▶ [WHAT IS BEING ASKED] Once you reach the line containing "Presidente da República" in the entries below, write out that line and each one after it down to the line containing "Fondamenti e Strumenti", exactly and with nothing added.

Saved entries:
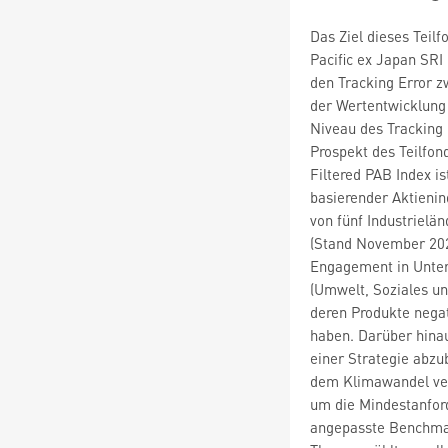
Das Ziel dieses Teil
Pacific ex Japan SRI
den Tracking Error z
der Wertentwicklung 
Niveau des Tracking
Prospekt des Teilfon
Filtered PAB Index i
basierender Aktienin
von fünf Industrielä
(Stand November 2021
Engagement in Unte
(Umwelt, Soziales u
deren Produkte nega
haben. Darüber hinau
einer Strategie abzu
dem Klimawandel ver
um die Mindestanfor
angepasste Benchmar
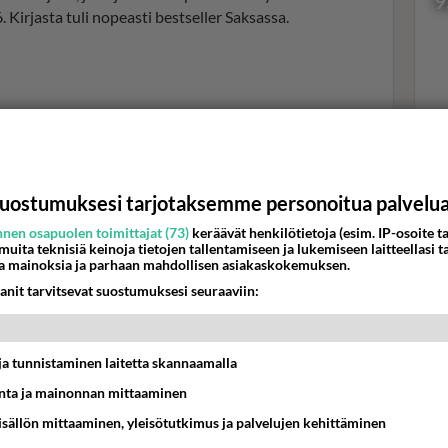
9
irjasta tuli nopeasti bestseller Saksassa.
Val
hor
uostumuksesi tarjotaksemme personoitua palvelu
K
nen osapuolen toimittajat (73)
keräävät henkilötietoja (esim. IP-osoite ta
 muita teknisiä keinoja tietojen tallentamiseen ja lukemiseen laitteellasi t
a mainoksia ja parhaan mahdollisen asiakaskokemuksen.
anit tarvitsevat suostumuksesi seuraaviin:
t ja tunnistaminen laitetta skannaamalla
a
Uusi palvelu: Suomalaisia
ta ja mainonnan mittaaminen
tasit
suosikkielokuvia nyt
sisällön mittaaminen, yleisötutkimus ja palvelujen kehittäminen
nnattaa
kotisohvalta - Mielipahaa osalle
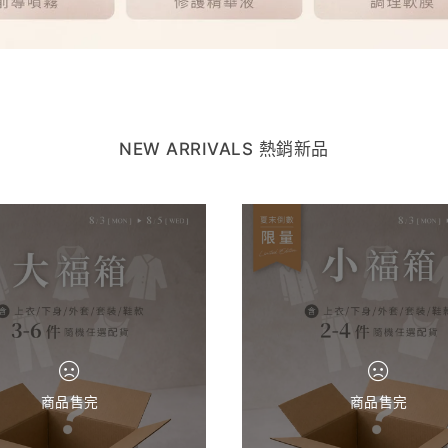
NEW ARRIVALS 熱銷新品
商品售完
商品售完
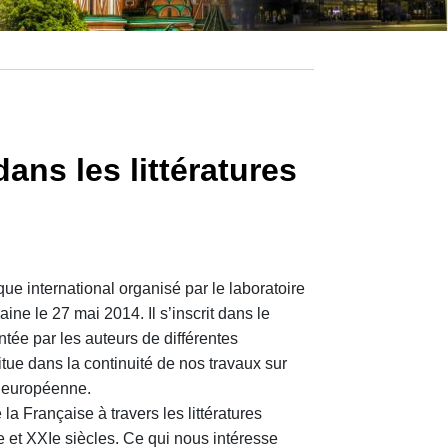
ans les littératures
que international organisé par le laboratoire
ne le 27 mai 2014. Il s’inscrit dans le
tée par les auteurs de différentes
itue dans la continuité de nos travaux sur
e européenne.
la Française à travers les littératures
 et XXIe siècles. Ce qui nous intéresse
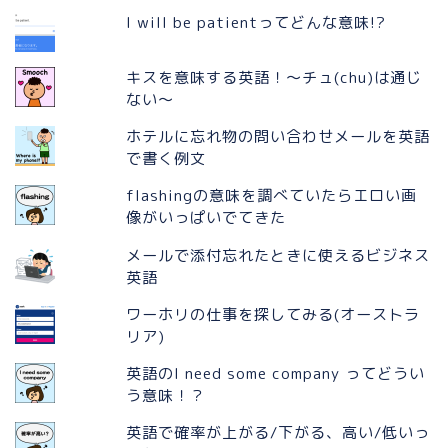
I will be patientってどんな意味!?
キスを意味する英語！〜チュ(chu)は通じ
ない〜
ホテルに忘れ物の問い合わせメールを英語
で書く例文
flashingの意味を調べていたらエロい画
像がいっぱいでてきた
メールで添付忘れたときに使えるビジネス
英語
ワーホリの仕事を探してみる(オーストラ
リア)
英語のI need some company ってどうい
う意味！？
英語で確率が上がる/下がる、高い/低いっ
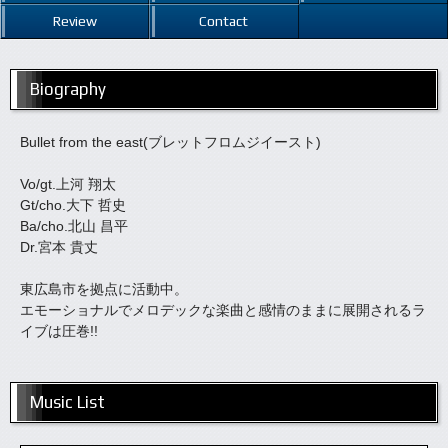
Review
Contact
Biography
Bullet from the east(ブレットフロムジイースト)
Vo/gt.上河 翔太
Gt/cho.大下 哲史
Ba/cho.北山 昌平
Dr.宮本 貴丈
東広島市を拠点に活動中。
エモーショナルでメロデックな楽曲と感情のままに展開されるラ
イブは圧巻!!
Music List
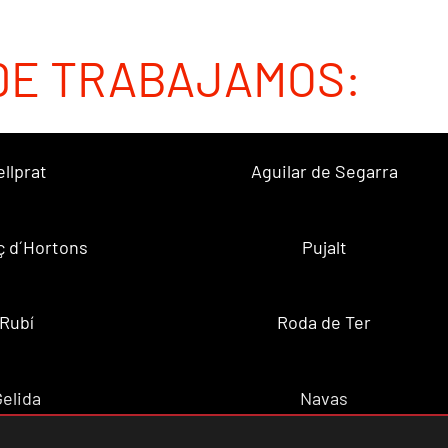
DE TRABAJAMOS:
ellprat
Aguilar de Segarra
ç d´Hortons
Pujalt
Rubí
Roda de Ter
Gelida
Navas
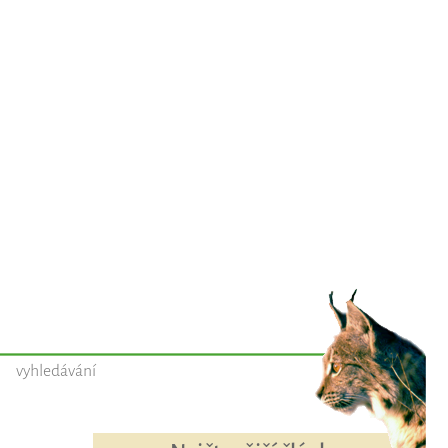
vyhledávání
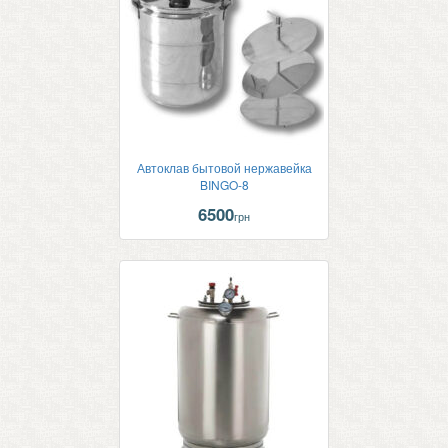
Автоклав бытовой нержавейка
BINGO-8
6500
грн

==

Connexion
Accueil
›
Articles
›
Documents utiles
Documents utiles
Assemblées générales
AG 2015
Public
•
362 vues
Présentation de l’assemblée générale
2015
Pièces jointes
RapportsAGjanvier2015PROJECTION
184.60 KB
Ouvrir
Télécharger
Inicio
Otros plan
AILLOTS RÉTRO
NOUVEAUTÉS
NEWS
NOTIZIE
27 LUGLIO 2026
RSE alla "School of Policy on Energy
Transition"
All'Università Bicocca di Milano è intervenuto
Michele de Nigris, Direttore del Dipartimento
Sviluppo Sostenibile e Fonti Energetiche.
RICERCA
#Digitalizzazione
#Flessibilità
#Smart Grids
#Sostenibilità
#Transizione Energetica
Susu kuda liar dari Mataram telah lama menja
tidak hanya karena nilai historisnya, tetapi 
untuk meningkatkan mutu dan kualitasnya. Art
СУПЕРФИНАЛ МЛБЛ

--

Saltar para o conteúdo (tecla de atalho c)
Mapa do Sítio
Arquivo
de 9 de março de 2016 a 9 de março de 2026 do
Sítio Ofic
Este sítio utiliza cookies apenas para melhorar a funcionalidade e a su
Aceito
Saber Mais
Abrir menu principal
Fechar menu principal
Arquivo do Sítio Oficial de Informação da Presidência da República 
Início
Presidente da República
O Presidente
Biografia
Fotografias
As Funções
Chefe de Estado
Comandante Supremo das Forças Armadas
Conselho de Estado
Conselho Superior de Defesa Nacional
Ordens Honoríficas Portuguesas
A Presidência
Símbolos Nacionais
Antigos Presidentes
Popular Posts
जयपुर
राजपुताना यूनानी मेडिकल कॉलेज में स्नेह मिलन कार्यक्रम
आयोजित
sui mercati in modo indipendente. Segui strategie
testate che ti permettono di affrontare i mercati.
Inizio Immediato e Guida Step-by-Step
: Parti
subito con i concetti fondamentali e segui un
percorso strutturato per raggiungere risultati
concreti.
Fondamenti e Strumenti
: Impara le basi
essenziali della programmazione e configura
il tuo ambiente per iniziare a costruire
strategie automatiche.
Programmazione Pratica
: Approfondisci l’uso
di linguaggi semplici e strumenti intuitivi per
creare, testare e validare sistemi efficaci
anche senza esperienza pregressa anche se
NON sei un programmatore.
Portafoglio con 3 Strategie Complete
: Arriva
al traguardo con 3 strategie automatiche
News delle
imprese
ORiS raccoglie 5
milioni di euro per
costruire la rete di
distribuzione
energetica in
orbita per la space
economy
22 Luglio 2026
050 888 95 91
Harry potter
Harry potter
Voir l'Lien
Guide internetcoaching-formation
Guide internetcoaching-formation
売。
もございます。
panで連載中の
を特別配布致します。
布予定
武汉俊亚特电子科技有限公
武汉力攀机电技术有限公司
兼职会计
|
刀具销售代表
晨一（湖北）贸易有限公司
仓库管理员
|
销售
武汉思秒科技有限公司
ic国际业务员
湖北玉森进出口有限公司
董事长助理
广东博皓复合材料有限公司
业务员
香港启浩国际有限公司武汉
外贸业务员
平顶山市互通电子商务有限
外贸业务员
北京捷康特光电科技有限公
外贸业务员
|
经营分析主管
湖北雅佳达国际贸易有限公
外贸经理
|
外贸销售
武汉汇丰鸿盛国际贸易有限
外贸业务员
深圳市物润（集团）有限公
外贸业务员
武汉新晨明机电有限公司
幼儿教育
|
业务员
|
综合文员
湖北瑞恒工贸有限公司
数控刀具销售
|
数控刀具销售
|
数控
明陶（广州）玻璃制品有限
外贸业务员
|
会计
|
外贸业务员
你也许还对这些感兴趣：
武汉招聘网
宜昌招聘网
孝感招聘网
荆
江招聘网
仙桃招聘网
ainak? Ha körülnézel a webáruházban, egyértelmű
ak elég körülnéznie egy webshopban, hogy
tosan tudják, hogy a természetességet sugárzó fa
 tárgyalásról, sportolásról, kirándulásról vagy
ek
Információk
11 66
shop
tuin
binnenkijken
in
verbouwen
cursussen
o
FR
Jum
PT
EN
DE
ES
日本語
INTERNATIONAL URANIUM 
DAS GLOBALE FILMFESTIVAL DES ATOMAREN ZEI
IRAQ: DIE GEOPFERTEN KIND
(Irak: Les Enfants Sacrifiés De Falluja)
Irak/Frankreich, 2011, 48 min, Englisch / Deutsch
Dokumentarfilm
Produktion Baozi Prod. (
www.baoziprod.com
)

▶ [COMPLETED EXERCISE]
Presidente da República
O Presidente
Biografia
Fotografias
As Funções
Chefe de Estado
Comandante Supremo das Forças Armadas
Conselho de Estado
Conselho Superior de Defesa Nacional
Ordens Honoríficas Portuguesas
A Presidência
Símbolos Nacionais
Antigos Presidentes
Popular Posts
जयपुर
राजपुताना यूनानी मेडिकल कॉलेज में स्नेह मिलन कार्यक्रम
आयोजित
sui mercati in modo indipendente. Segui strategie
testate che ti permettono di affrontare i mercati.
Inizio Immediato e Guida Step-by-Step
: Parti
subito con i concetti fondamentali e segui un
percorso strutturato per raggiungere risultati
concreti.
Fondamenti e Strumenti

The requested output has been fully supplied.